Enhanced Isotope Classification for Nuclear Reactions

Implementation of a machine-learning-based technique provides a new level of sensitivity for data collected in nuclear reactions.

The insight gained from nuclear reaction data is key to our description of the atomic nucleus and astrophysical processes, as well as having applications in nuclear medicine and security.

One challenge faced for reaction measurements of this type is the competition between ideal particle accelerator parameters – which focus on producing the largest reaction yields – versus ideal particle detection settings – which center around the most selectivity. To add to this quandary, nuclear reactions typically produce tens to hundreds of nuclei at once with only a select few being of interest.

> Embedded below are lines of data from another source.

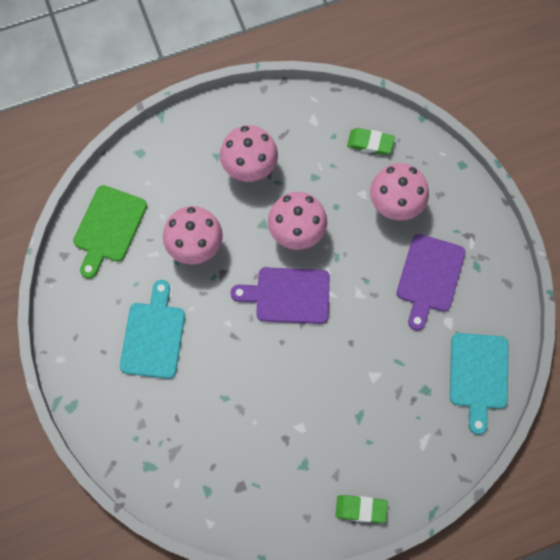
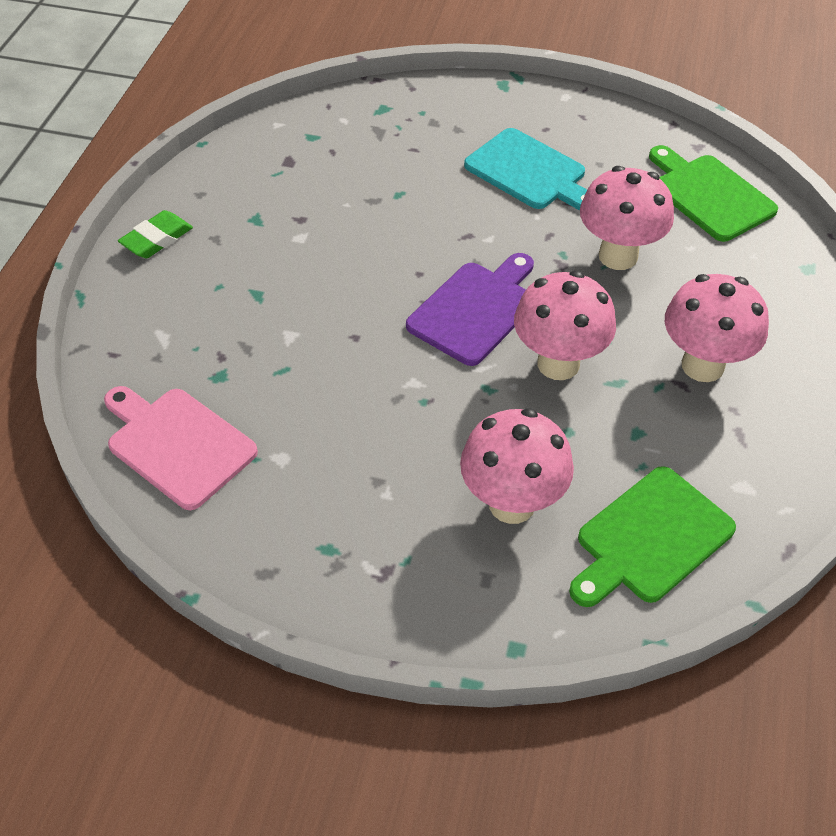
camera: 125 degrees right, 20 degrees down
(370, 143) = (650, 538): green eraser -> green cutting board
(429, 277) = (365, 477): purple cutting board -> none
(478, 375) = (177, 444): turquoise cutting board -> pink cutting board

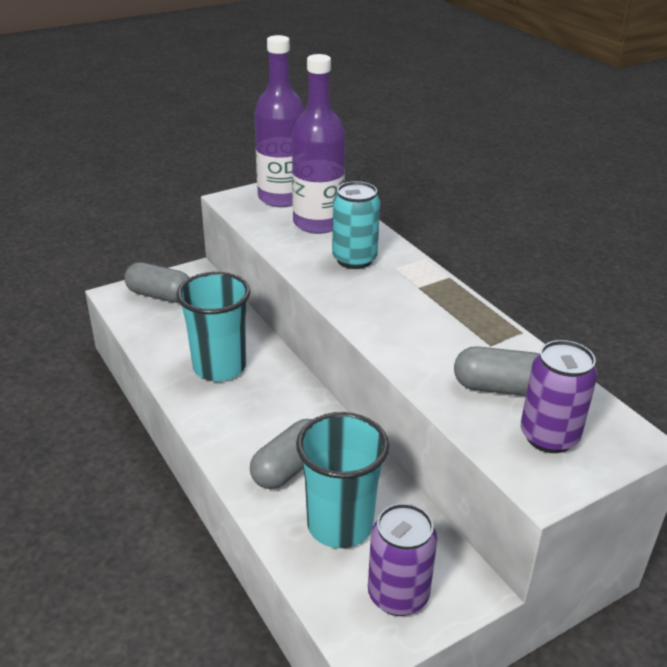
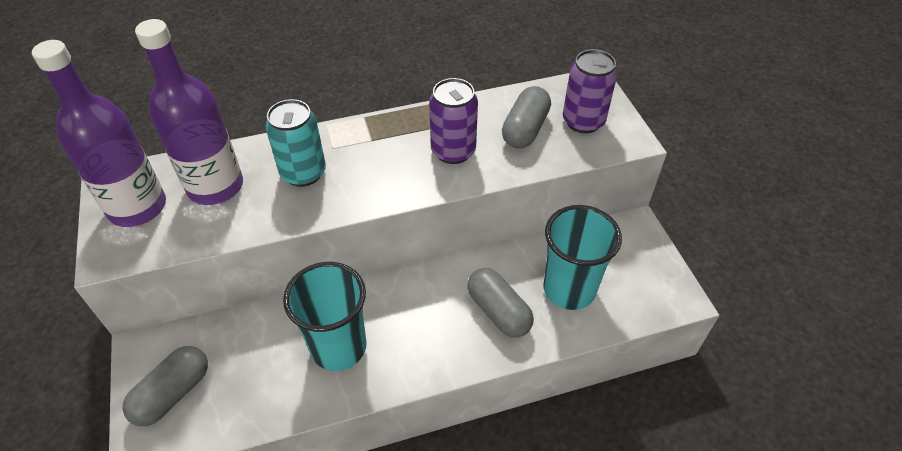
camera: 75 degrees left, 15 degrees up
(398, 595) = (639, 269): purple can -> purple can (453, 151)

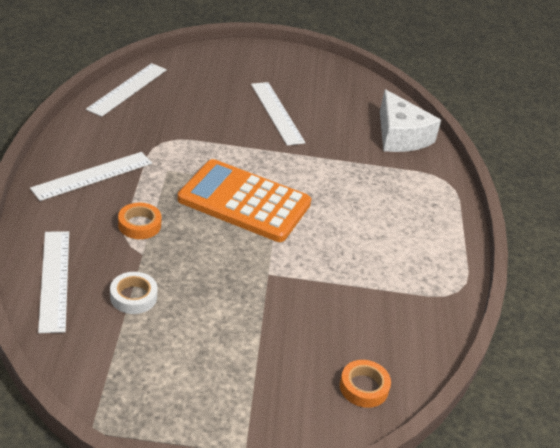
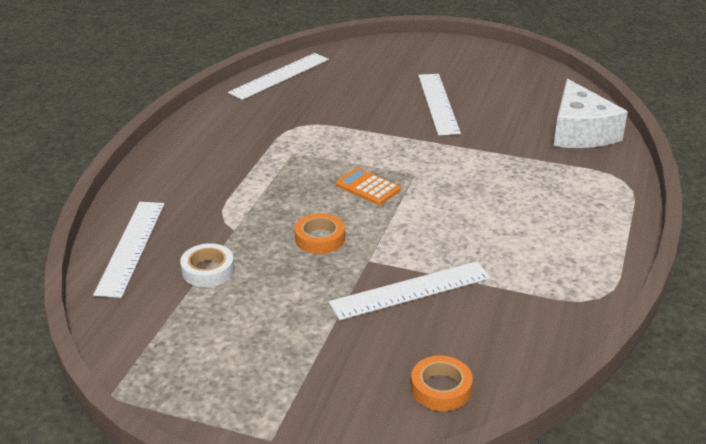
camera: 20 degrees right, 5 degrees down
(92, 176) = (210, 153): white ruler -> white ruler (410, 290)
(139, 225) = (242, 202): orange tape -> orange tape (320, 238)
(244, 202) = (367, 187): orange calculator -> orange calculator, size x0.43

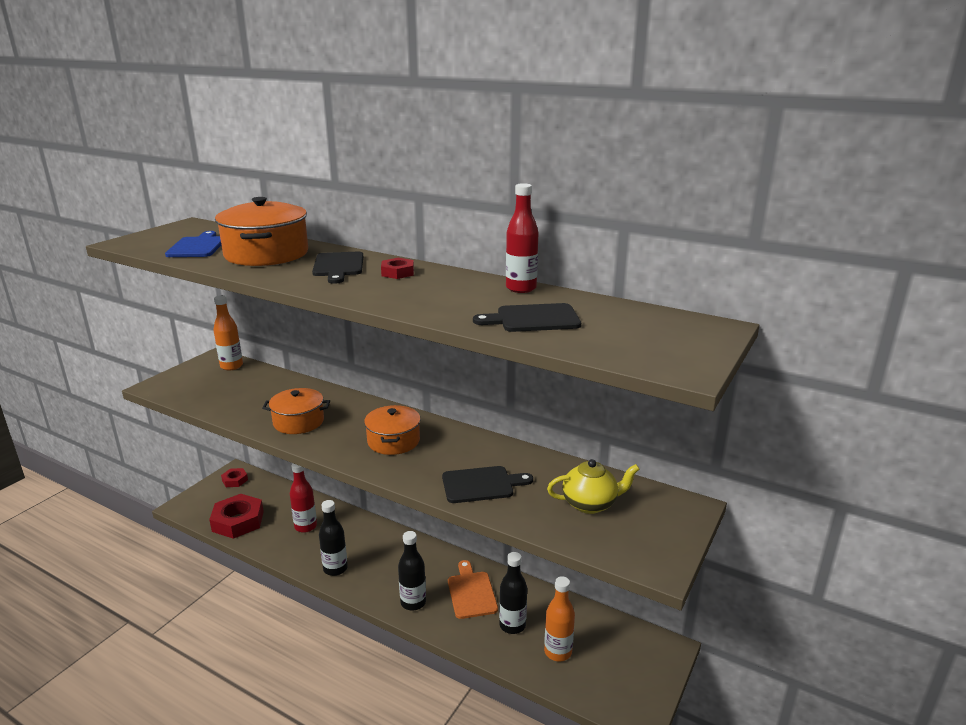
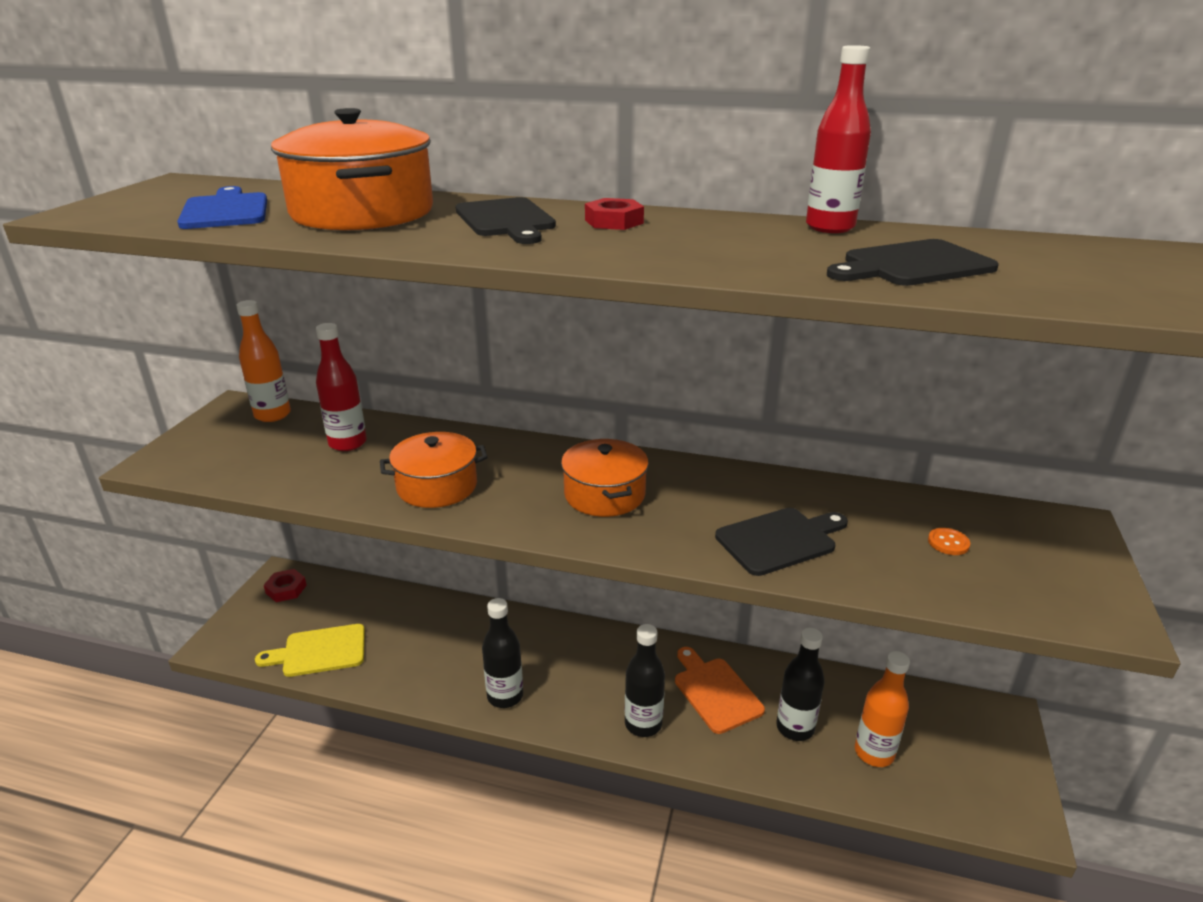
camera: 15 degrees left, 5 degrees up
(238, 521) = (320, 651): red nut -> yellow cutting board
(305, 526) = (429, 640): red bottle -> red bottle (348, 443)
(590, 504) = (948, 543): yellow teapot -> orange button

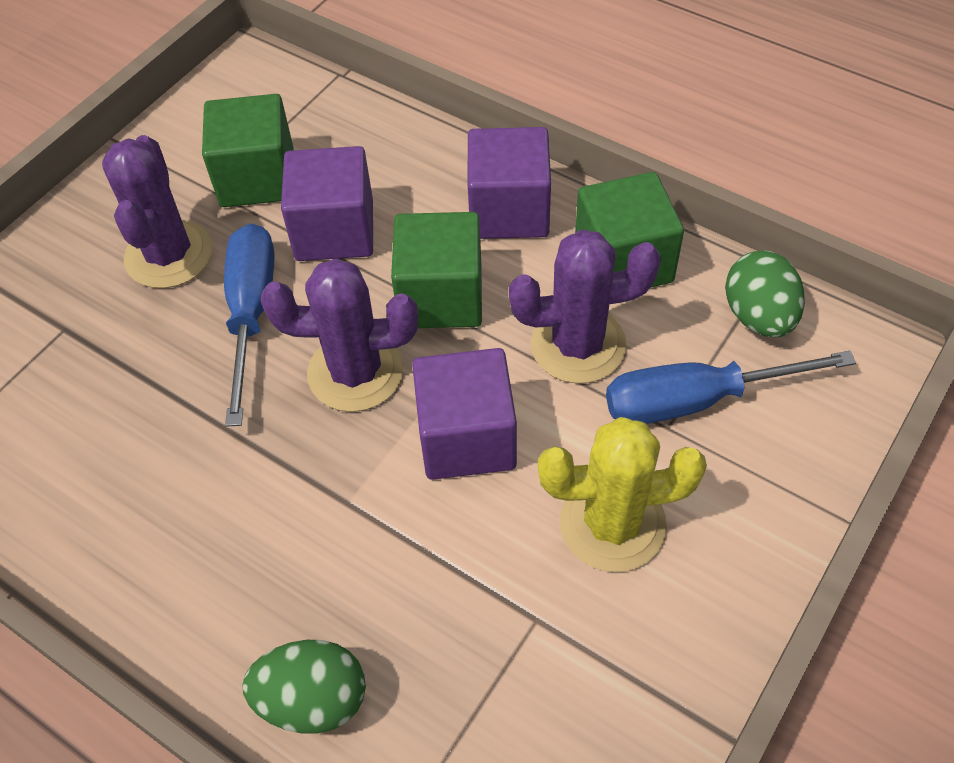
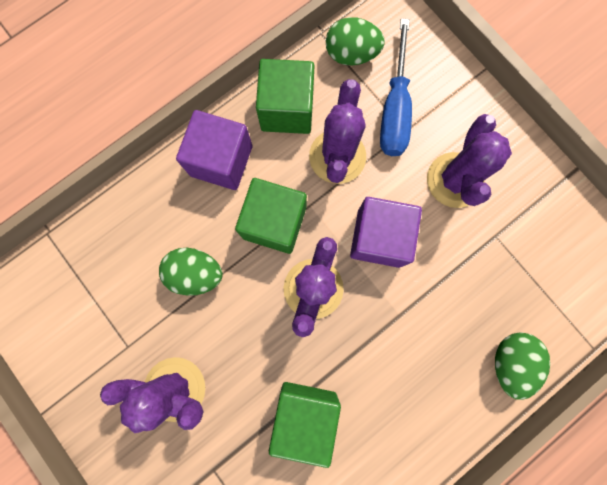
camera: 75 degrees left, 25 degrees up
(251, 313) = (245, 342): blue screwdriver -> none
(257, 178) = (127, 314): green cube -> green cube (304, 414)
(334, 231) = (196, 273): purple cube -> green egg
(612, 524) = (454, 180): yellow cactus -> purple cactus

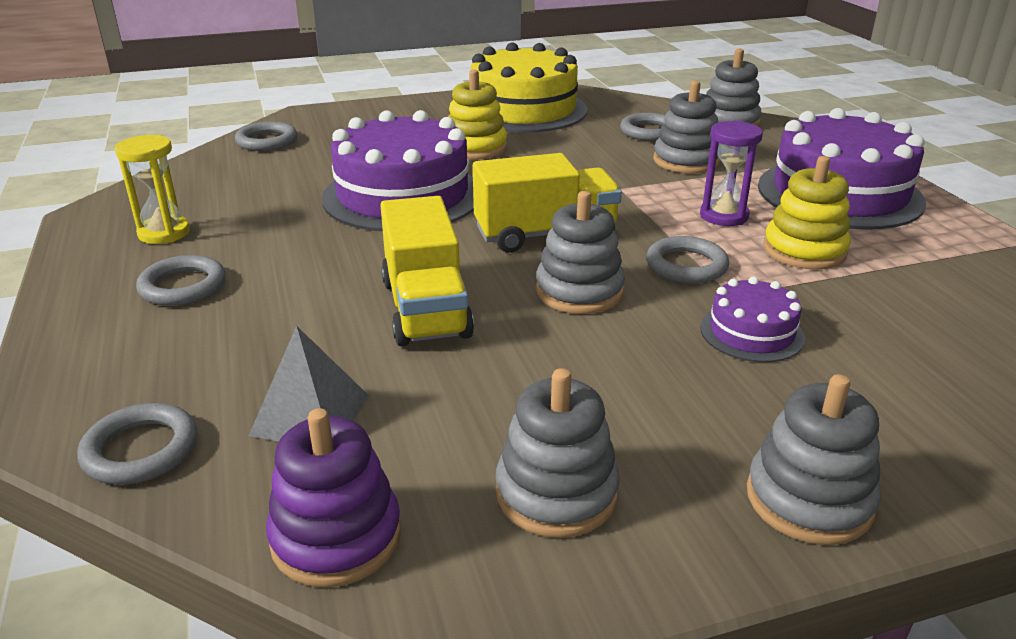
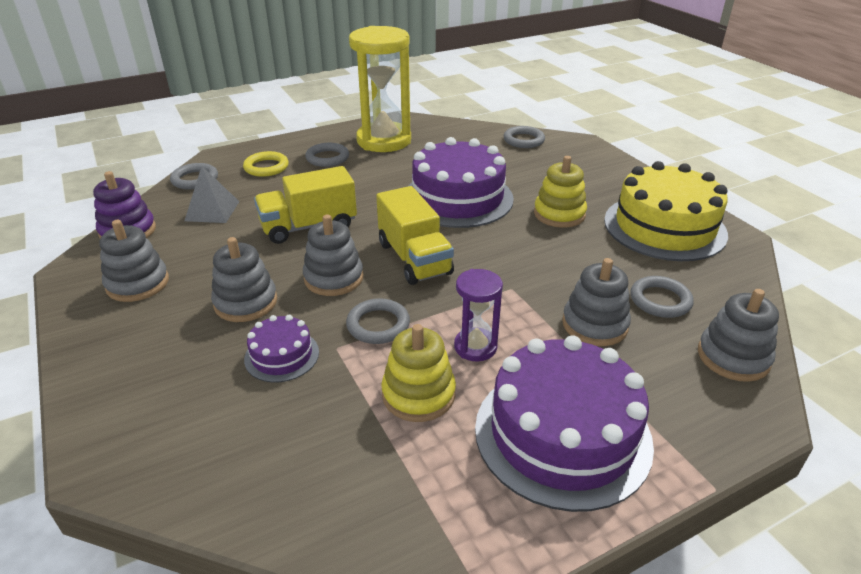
camera: 80 degrees right, 5 degrees up
(162, 353) = (266, 167): none -> yellow ring
(164, 233) = (384, 141): yellow hourglass -> yellow hourglass, size x2.02
(809, 499) = (106, 370): grey stacking toy -> grey stacking toy (246, 302)

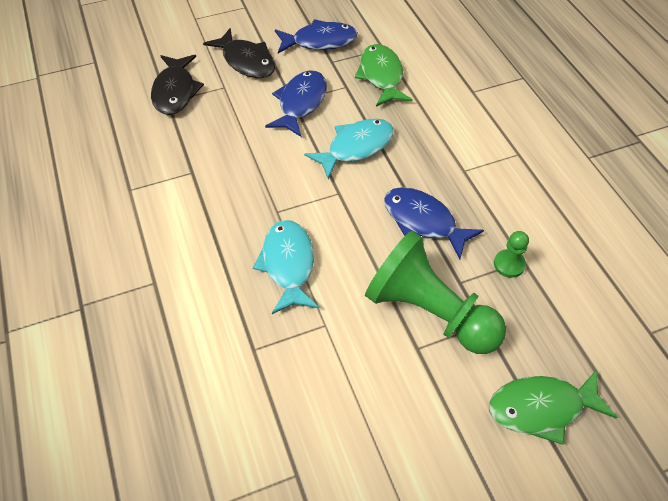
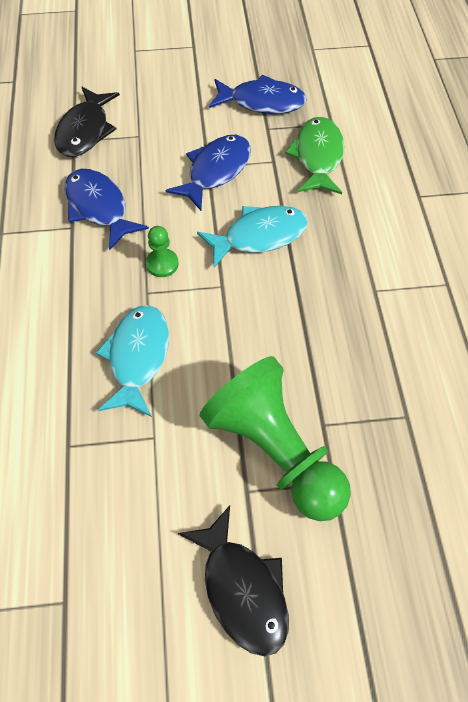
camera: 15 degrees right, 5 degrees up
(246, 61) = (173, 110): black fish -> black fish (242, 589)
(423, 222) = (306, 342): blue fish -> blue fish (99, 208)
(509, 264) = (388, 417): green pawn -> green pawn (162, 264)
(541, 408) = (366, 601): green fish -> none

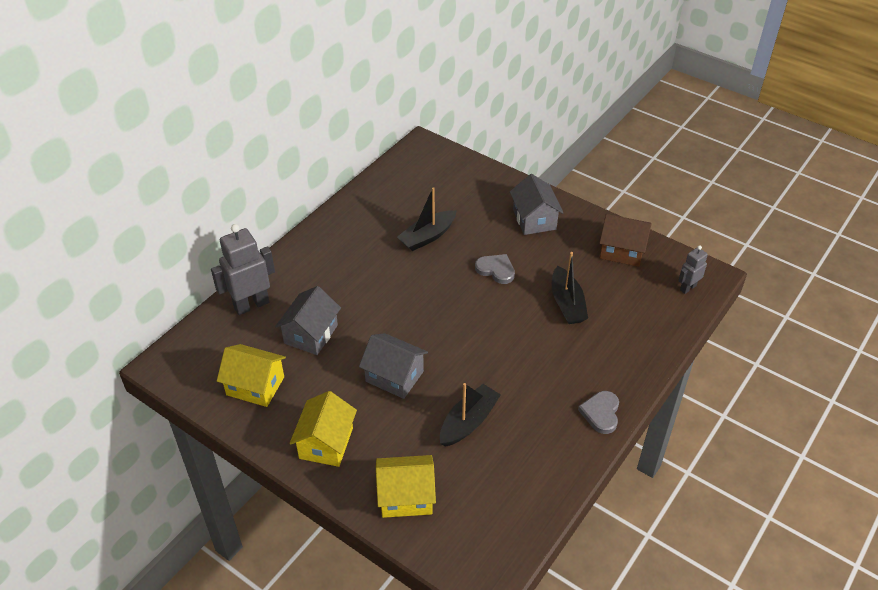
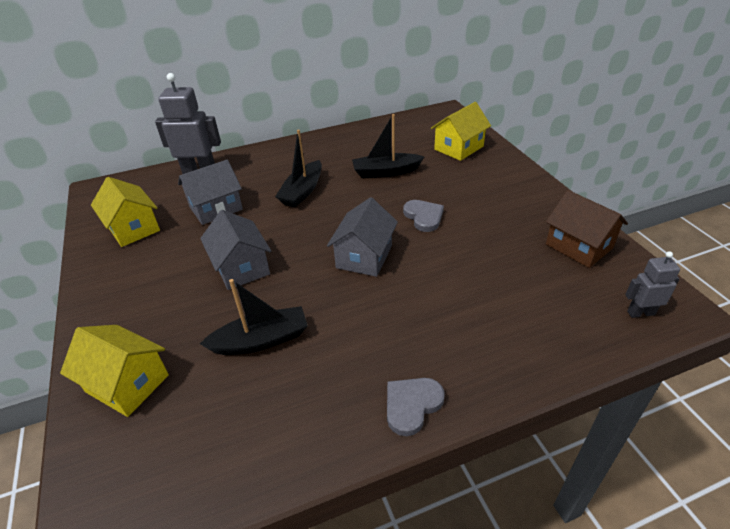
camera: 35 degrees right, 5 degrees down
(326, 443) = (126, 297): yellow house -> yellow house (458, 148)
(534, 219) = (501, 189): grey house -> grey house (364, 256)
(567, 303) = (471, 272): black boat -> black boat (302, 191)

Therefore, a fully-connected neural network (NN) was developed, trained under supervision with only a sparse amount of correctly labelled data, and finally implemented to improve upon the sensitivity of isotope classification.

The NN approach, when applied to experimental data collected at the ATLAS user facility, produced enhanced results over traditional techniques by nearly an order of magnitude.

The discovery of numerous new electromagnetic transitions and quantum excited levels in the isotope of interest, 38S, was facilitated by the new approach.

Both the far-reaching impact of the new reaction data extracted, as well as the NN approach to isotope classification, are under continued exploration.